### What is being asked
Leave out the pictures and copy every record exactly.

□ □ □

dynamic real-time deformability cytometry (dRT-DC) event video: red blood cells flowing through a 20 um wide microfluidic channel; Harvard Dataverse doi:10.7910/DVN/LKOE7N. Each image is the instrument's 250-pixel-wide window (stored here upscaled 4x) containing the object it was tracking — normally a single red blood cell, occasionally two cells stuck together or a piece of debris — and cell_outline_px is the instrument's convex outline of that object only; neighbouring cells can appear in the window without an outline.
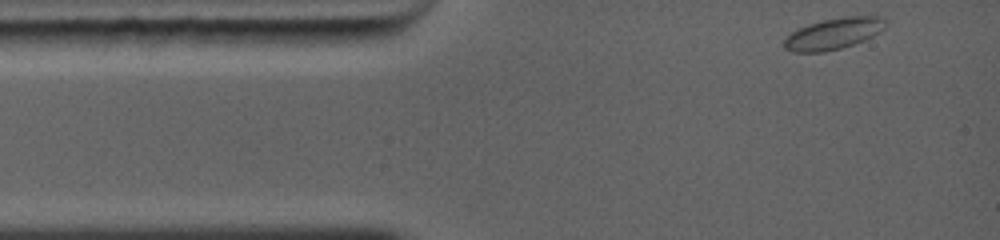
{"species": "common noctule bat (a hibernating species)", "species_latin": "Nyctalus noctula", "temperature_condition": "warm", "stored_images_in_passage": 35, "camera_frame_rate_fps": 5000, "um_per_image_px": 0.085, "animal": {"sex": "female", "body_mass_g": 19.0, "forearm_length_mm": 56.7}, "frame": {"image": 1, "passage_image": 1, "time_ms": 0.0, "image_size_px": [1000, 240], "cell_outline_px": [[884, 28], [880, 32], [864, 40], [840, 48], [824, 52], [792, 52], [784, 48], [784, 36], [808, 24], [824, 20], [844, 16], [884, 16]], "centroid_in_image_um": [70.83, 2.86], "position_along_channel_um": 14.2, "area_um2": 18.38}}
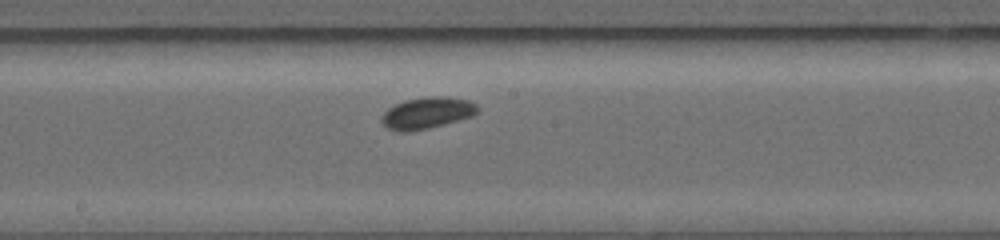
{"frame": {"image": 2, "passage_image": 20, "time_ms": 5.8, "image_size_px": [1000, 240], "cell_outline_px": [[480, 108], [472, 116], [444, 124], [428, 128], [408, 132], [396, 132], [388, 128], [380, 120], [380, 116], [388, 108], [404, 100], [428, 96], [448, 96], [468, 100], [476, 104]], "centroid_in_image_um": [36.28, 9.59], "position_along_channel_um": 211.9, "area_um2": 17.74}}
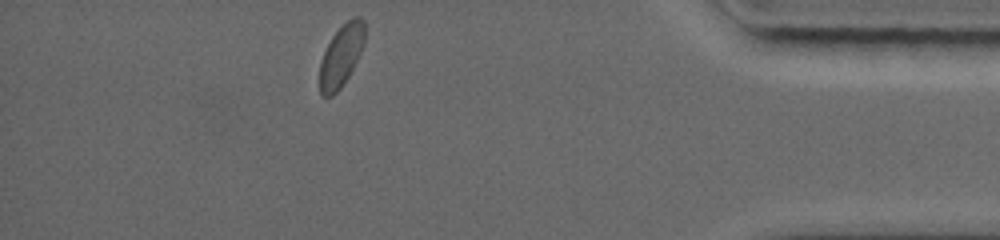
{"frame": {"image": 3, "passage_image": 35, "time_ms": 11.4, "image_size_px": [1000, 240], "cell_outline_px": [[364, 44], [348, 76], [340, 88], [332, 96], [324, 96], [320, 92], [320, 60], [332, 36], [352, 16], [360, 16], [364, 20]], "centroid_in_image_um": [29.0, 4.71], "position_along_channel_um": 406.2, "area_um2": 15.9}}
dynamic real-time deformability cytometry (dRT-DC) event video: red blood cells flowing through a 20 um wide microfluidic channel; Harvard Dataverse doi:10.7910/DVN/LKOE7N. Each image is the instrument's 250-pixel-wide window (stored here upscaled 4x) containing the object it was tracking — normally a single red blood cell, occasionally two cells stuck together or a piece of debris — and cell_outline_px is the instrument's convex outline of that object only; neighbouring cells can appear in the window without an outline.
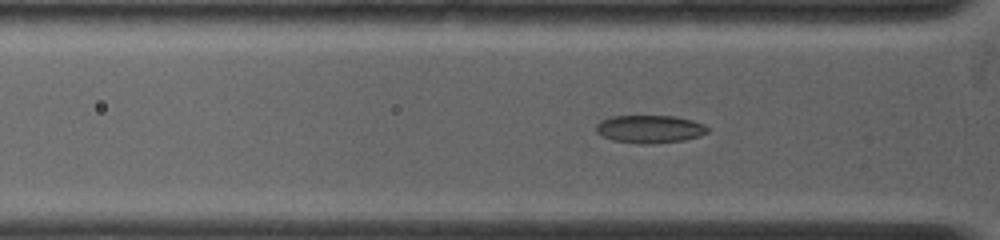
{"species": "common noctule bat (a hibernating species)", "species_latin": "Nyctalus noctula", "temperature_condition": "warm", "stored_images_in_passage": 45, "camera_frame_rate_fps": 5000, "um_per_image_px": 0.085, "animal": {"sex": "female", "body_mass_g": 19.0, "forearm_length_mm": 53.3}, "frame": {"image": 1, "passage_image": 4, "time_ms": 0.6, "image_size_px": [1000, 240], "cell_outline_px": [[708, 132], [700, 136], [684, 140], [644, 144], [640, 144], [612, 140], [596, 132], [596, 124], [600, 120], [612, 116], [676, 116], [692, 120], [704, 124], [708, 128]], "centroid_in_image_um": [55.22, 10.96], "position_along_channel_um": 70.6, "area_um2": 18.09}}
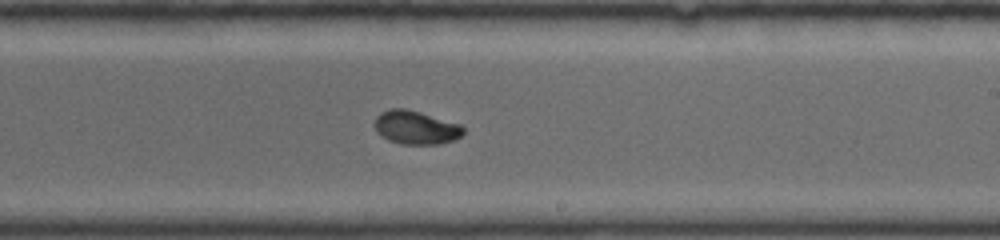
{"frame": {"image": 2, "passage_image": 27, "time_ms": 5.2, "image_size_px": [1000, 240], "cell_outline_px": [[464, 132], [460, 136], [452, 140], [440, 144], [404, 144], [388, 140], [376, 132], [376, 116], [380, 112], [392, 108], [404, 108], [420, 112], [460, 124], [464, 128]], "centroid_in_image_um": [35.34, 10.83], "position_along_channel_um": 253.7, "area_um2": 17.17}}
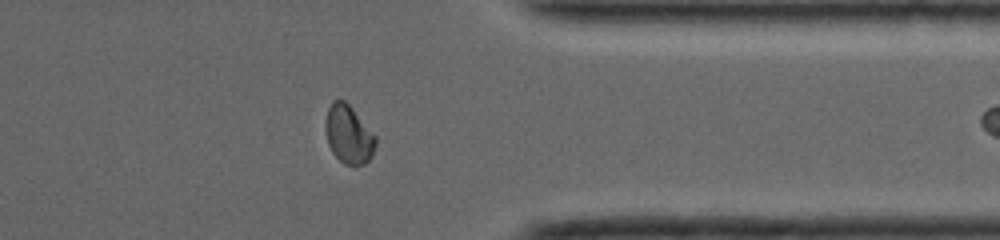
{"frame": {"image": 3, "passage_image": 44, "time_ms": 8.6, "image_size_px": [1000, 240], "cell_outline_px": [[376, 144], [372, 156], [364, 164], [344, 164], [332, 152], [328, 144], [324, 128], [324, 120], [328, 108], [332, 100], [344, 100], [352, 108], [376, 136]], "centroid_in_image_um": [29.61, 11.41], "position_along_channel_um": 381.8, "area_um2": 17.05}}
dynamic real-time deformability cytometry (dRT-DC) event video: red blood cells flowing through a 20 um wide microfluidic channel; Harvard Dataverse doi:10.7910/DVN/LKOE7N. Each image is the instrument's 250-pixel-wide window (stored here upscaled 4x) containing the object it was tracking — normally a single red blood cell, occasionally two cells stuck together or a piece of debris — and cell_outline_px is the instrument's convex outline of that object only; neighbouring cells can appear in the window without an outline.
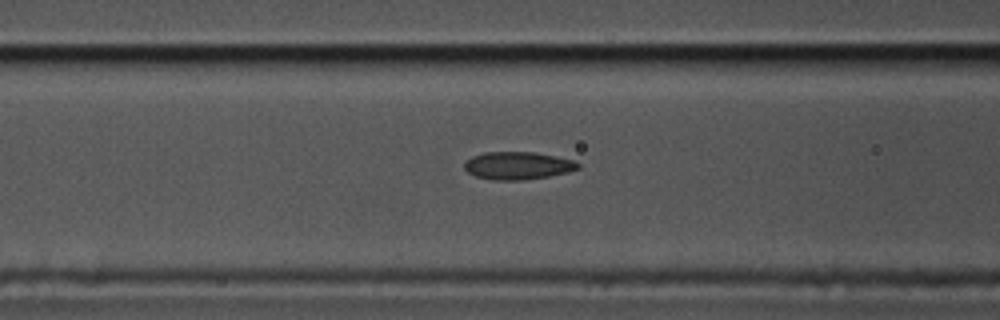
{"species": "common noctule bat (a hibernating species)", "species_latin": "Nyctalus noctula", "temperature_condition": "cold", "stored_images_in_passage": 37, "camera_frame_rate_fps": 3000, "um_per_image_px": 0.085, "animal": {"sex": "male", "body_mass_g": 17.5, "forearm_length_mm": 52.3}, "frame": {"image": 1, "passage_image": 10, "time_ms": 3.0, "image_size_px": [1000, 320], "cell_outline_px": [[580, 168], [568, 172], [548, 176], [524, 180], [492, 180], [476, 176], [468, 172], [464, 168], [464, 160], [472, 156], [484, 152], [536, 152], [576, 160], [580, 164]], "centroid_in_image_um": [44.02, 14.07], "position_along_channel_um": 122.6, "area_um2": 18.55}}
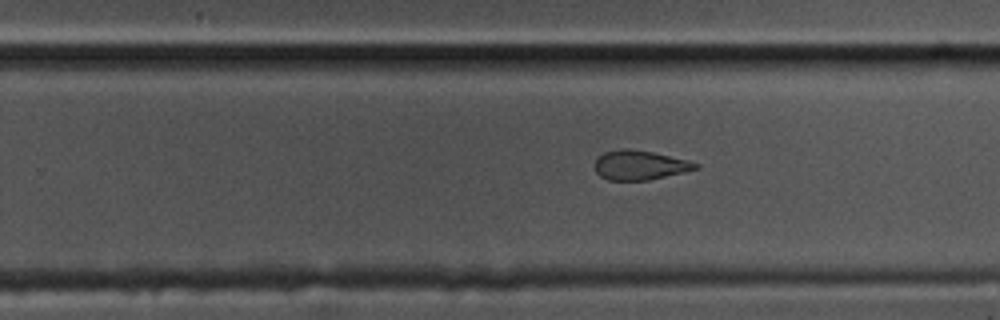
{"frame": {"image": 2, "passage_image": 23, "time_ms": 7.333, "image_size_px": [1000, 320], "cell_outline_px": [[700, 168], [648, 180], [608, 180], [600, 176], [596, 172], [596, 156], [604, 152], [620, 148], [628, 148], [652, 152], [688, 160], [700, 164]], "centroid_in_image_um": [54.37, 14.02], "position_along_channel_um": 275.4, "area_um2": 17.28}}
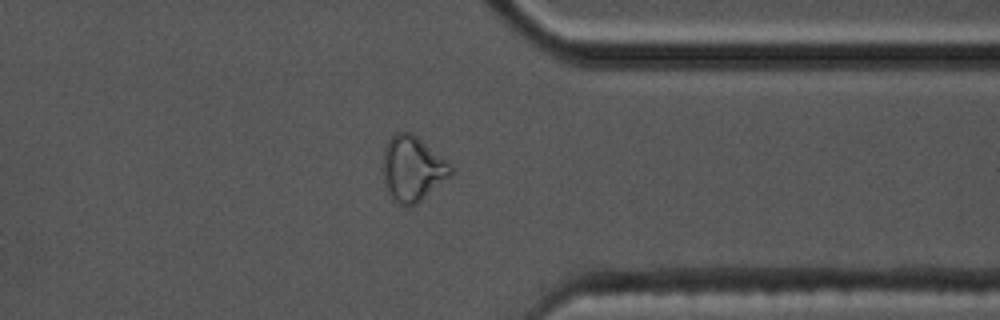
{"frame": {"image": 3, "passage_image": 32, "time_ms": 10.333, "image_size_px": [1000, 320], "cell_outline_px": [[452, 176], [416, 204], [408, 208], [392, 200], [384, 184], [384, 148], [388, 140], [396, 132], [412, 132], [448, 160], [452, 164]], "centroid_in_image_um": [35.09, 14.35], "position_along_channel_um": 376.3, "area_um2": 26.07}}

□ □ □

### The reply
dynamic real-time deformability cytometry (dRT-DC) event video: red blood cells flowing through a 20 um wide microfluidic channel; Harvard Dataverse doi:10.7910/DVN/LKOE7N. Each image is the instrument's 250-pixel-wide window (stored here upscaled 4x) containing the object it was tracking — normally a single red blood cell, occasionally two cells stuck together or a piece of debris — and cell_outline_px is the instrument's convex outline of that object only; neighbouring cells can appear in the window without an outline.
{"species": "common noctule bat (a hibernating species)", "species_latin": "Nyctalus noctula", "temperature_condition": "warm", "stored_images_in_passage": 35, "camera_frame_rate_fps": 5000, "um_per_image_px": 0.085, "animal": {"sex": "female", "body_mass_g": 19.0, "forearm_length_mm": 56.7}, "frame": {"image": 1, "passage_image": 1, "time_ms": 0.0, "image_size_px": [1000, 240], "cell_outline_px": [[884, 28], [880, 32], [864, 40], [840, 48], [824, 52], [792, 52], [784, 48], [784, 36], [808, 24], [824, 20], [844, 16], [884, 16]], "centroid_in_image_um": [70.83, 2.86], "position_along_channel_um": 14.2, "area_um2": 18.38}}
{"frame": {"image": 2, "passage_image": 20, "time_ms": 5.8, "image_size_px": [1000, 240], "cell_outline_px": [[480, 108], [472, 116], [444, 124], [428, 128], [408, 132], [396, 132], [388, 128], [380, 120], [380, 116], [388, 108], [404, 100], [428, 96], [448, 96], [468, 100], [476, 104]], "centroid_in_image_um": [36.28, 9.59], "position_along_channel_um": 211.9, "area_um2": 17.74}}
{"frame": {"image": 3, "passage_image": 35, "time_ms": 11.4, "image_size_px": [1000, 240], "cell_outline_px": [[364, 44], [348, 76], [340, 88], [332, 96], [324, 96], [320, 92], [320, 60], [332, 36], [352, 16], [360, 16], [364, 20]], "centroid_in_image_um": [29.0, 4.71], "position_along_channel_um": 406.2, "area_um2": 15.9}}
dynamic real-time deformability cytometry (dRT-DC) event video: red blood cells flowing through a 20 um wide microfluidic channel; Harvard Dataverse doi:10.7910/DVN/LKOE7N. Each image is the instrument's 250-pixel-wide window (stored here upscaled 4x) containing the object it was tracking — normally a single red blood cell, occasionally two cells stuck together or a piece of debris — and cell_outline_px is the instrument's convex outline of that object only; neighbouring cells can appear in the window without an outline.
{"species": "common noctule bat (a hibernating species)", "species_latin": "Nyctalus noctula", "temperature_condition": "warm", "stored_images_in_passage": 45, "camera_frame_rate_fps": 5000, "um_per_image_px": 0.085, "animal": {"sex": "female", "body_mass_g": 19.0, "forearm_length_mm": 53.3}, "frame": {"image": 1, "passage_image": 4, "time_ms": 0.6, "image_size_px": [1000, 240], "cell_outline_px": [[708, 132], [700, 136], [684, 140], [644, 144], [640, 144], [612, 140], [596, 132], [596, 124], [600, 120], [612, 116], [676, 116], [692, 120], [704, 124], [708, 128]], "centroid_in_image_um": [55.22, 10.96], "position_along_channel_um": 70.6, "area_um2": 18.09}}
{"frame": {"image": 2, "passage_image": 27, "time_ms": 5.2, "image_size_px": [1000, 240], "cell_outline_px": [[464, 132], [460, 136], [452, 140], [440, 144], [404, 144], [388, 140], [376, 132], [376, 116], [380, 112], [392, 108], [404, 108], [420, 112], [460, 124], [464, 128]], "centroid_in_image_um": [35.34, 10.83], "position_along_channel_um": 253.7, "area_um2": 17.17}}
{"frame": {"image": 3, "passage_image": 44, "time_ms": 8.6, "image_size_px": [1000, 240], "cell_outline_px": [[376, 144], [372, 156], [364, 164], [344, 164], [332, 152], [328, 144], [324, 128], [324, 120], [328, 108], [332, 100], [344, 100], [352, 108], [376, 136]], "centroid_in_image_um": [29.61, 11.41], "position_along_channel_um": 381.8, "area_um2": 17.05}}
dynamic real-time deformability cytometry (dRT-DC) event video: red blood cells flowing through a 20 um wide microfluidic channel; Harvard Dataverse doi:10.7910/DVN/LKOE7N. Each image is the instrument's 250-pixel-wide window (stored here upscaled 4x) containing the object it was tracking — normally a single red blood cell, occasionally two cells stuck together or a piece of debris — and cell_outline_px is the instrument's convex outline of that object only; neighbouring cells can appear in the window without an outline.
{"species": "common noctule bat (a hibernating species)", "species_latin": "Nyctalus noctula", "temperature_condition": "cold", "stored_images_in_passage": 37, "camera_frame_rate_fps": 3000, "um_per_image_px": 0.085, "animal": {"sex": "male", "body_mass_g": 17.5, "forearm_length_mm": 52.3}, "frame": {"image": 1, "passage_image": 10, "time_ms": 3.0, "image_size_px": [1000, 320], "cell_outline_px": [[580, 168], [568, 172], [548, 176], [524, 180], [492, 180], [476, 176], [468, 172], [464, 168], [464, 160], [472, 156], [484, 152], [536, 152], [576, 160], [580, 164]], "centroid_in_image_um": [44.02, 14.07], "position_along_channel_um": 122.6, "area_um2": 18.55}}
{"frame": {"image": 2, "passage_image": 23, "time_ms": 7.333, "image_size_px": [1000, 320], "cell_outline_px": [[700, 168], [648, 180], [608, 180], [600, 176], [596, 172], [596, 156], [604, 152], [620, 148], [628, 148], [652, 152], [688, 160], [700, 164]], "centroid_in_image_um": [54.37, 14.02], "position_along_channel_um": 275.4, "area_um2": 17.28}}
{"frame": {"image": 3, "passage_image": 32, "time_ms": 10.333, "image_size_px": [1000, 320], "cell_outline_px": [[452, 176], [416, 204], [408, 208], [392, 200], [384, 184], [384, 148], [388, 140], [396, 132], [412, 132], [448, 160], [452, 164]], "centroid_in_image_um": [35.09, 14.35], "position_along_channel_um": 376.3, "area_um2": 26.07}}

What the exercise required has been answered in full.